João montou uma fábrica de máquinas de embalagem no interior de São Paulo. Levou dois anos para acertar o maquinário, contratou uma equipe, batizou a empresa e mandou fazer a logometragem. Na hora de proteger o nome no INPI, travou na primeira pergunta do formulário: em qual classe isso entra? Ele fabrica máquinas. Parece óbvio que é a classe 7. Mas óbvio, no INPI, quase nunca é seguro.
O que a classe 7 protege
A classe 7 é a casa das máquinas, máquinas-ferramentas, ferramentas elétricas e motores, com uma ressalva que define quase tudo: exceto para veículos terrestres. O título oficial no INPI cobre máquinas, máquinas-ferramentas e ferramentas elétricas; motores, salvo os de veículos terrestres; engates de máquinas e componentes de transmissão, também salvo os de veículos terrestres; instrumentos agrícolas que não sejam ferramentas manuais movidas a braço; chocadeiras; e máquinas de autosserviço, incluindo máquinas de venda automática.

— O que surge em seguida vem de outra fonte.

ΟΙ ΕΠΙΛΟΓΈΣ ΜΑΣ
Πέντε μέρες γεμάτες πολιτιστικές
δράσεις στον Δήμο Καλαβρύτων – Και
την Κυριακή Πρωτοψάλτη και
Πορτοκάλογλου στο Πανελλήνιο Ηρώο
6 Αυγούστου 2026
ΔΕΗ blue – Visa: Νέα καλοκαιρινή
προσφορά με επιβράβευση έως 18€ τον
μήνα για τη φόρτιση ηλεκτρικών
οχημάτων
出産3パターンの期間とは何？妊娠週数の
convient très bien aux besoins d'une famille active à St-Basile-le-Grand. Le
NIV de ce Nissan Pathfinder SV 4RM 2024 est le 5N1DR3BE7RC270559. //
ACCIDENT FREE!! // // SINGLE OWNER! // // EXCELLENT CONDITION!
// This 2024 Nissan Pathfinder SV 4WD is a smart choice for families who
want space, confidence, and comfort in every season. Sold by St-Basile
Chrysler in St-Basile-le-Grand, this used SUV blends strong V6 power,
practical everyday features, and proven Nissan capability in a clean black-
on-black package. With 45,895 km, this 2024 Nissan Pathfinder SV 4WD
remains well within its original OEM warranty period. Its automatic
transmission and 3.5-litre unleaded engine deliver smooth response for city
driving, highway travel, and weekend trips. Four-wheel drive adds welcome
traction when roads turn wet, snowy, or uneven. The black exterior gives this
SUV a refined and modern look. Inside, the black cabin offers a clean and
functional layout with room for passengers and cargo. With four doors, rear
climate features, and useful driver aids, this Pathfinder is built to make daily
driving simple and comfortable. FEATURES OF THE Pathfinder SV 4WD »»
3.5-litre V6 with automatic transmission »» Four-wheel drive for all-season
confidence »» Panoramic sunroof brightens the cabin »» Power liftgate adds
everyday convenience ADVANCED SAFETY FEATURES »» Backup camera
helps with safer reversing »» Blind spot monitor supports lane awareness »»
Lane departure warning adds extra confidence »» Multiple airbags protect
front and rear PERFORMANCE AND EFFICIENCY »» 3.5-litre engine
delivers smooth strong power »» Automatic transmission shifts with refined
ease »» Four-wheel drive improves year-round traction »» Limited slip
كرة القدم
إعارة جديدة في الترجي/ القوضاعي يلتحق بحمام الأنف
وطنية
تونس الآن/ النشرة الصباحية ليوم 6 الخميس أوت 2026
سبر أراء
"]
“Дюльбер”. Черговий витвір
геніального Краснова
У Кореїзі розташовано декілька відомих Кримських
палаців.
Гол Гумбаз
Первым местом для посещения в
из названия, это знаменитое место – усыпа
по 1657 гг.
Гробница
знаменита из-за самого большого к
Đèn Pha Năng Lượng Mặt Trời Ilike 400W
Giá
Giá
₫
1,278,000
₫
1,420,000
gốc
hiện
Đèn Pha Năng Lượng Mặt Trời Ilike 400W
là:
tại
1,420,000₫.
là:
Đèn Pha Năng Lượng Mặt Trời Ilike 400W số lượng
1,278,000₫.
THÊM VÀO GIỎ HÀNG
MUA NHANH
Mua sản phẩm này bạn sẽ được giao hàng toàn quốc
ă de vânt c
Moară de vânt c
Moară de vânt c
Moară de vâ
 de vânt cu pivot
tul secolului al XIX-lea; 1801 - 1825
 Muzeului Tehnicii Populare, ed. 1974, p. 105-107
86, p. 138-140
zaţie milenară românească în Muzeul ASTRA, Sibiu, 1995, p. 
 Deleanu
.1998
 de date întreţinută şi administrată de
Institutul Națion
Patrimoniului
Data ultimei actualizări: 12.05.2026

Na prática, é onde entram equipamentos industriais como tornos, prensas, máquinas de embalagem, máquinas de costura, geradores de eletricidade, bombas, compressores, robôs industriais, motores elétricos e a diesel para uso industrial ou náutico, além de furadeiras, serras e lixadeiras elétricas. Máquinas de lavar louça e de lavar roupa também estão aqui, assim como impressoras 3D e chocadeiras avícolas. É uma classe de fabricante, de indústria, de quem coloca o produto físico com peça mecânica no mercado.
Quem precisa da classe 7
Precisa dela quem fabrica ou coloca o nome em máquinas e equipamentos com componente mecânico ou motor. Indústria metalúrgica, fabricante de máquinas agrícolas motorizadas, de linha de envase, de compressores, de bombas hidráulicas, de ferramentas elétricas, de máquinas de venda automática. Se o seu produto liga na tomada e faz um trabalho pesado, ou tem um motor que não vai num carro, a classe 7 quase sempre está no seu pedido.
O erro que confunde a classe 7 com a 12
A confusão clássica é motor. A classe 7 protege motores exceto para veículos terrestres. O motor do seu carro, da sua moto, do caminhão, e as peças de transmissão desses veículos, tudo isso mora na classe 12. Muita marca de autopeças protocola na 7 achando que motor é motor, e registra na classe errada. Se o seu motor vai num barco, num gerador ou numa esteira industrial, é classe 7. Se vai num veículo que anda no chão, é classe 12.
Há também a fronteira com as ferramentas manuais. Uma enxada, uma tesoura de poda ou uma chave de fenda operadas só com a força do braço não são classe 7, são classe 8. A classe 7 só entra quando a ferramenta é elétrica ou a máquina tem motor.
E tem a diferença entre fabricar e vender. Se João fabrica as máquinas, é classe 7. Se ele apenas revende máquinas de outros fabricantes numa loja ou marketplace, essa atividade comercial é a classe 35. Fabricante que também instala e mantém os equipamentos costuma somar a classe 37.
Quanto custa registrar na classe 7
A taxa oficial do INPI é de R$ 440 por classe com o desconto de 50%, que vale para MEI, ME, EPP e pessoa física, ou R$ 880 no valor cheio. É o pagamento unificado que vigora desde 20 de setembro de 2025 e cobre o exame, o certificado e os primeiros 10 anos de proteção. O registro dura 10 anos e é renovável por períodos iguais. O prazo médio de análise fica entre 8 e 14 meses. Se o pedido for negado, a taxa não volta, e por isso vale medir antes. Veja quanto custa registrar uma marca para o cálculo completo por número de classes.
Antes do protocolo, meça a viabilidade
A classe 7 é ampla, mas suas bordas com a 12, a 8 e a 35 derrubam pedido. Antes de pagar a taxa que não volta, o laudo de viabilidade verifica se a sua marca está livre nas classes certas para o que você realmente fabrica e vende. É a diferença entre proteger de verdade e descobrir, 12 meses depois, que registrou no lugar errado.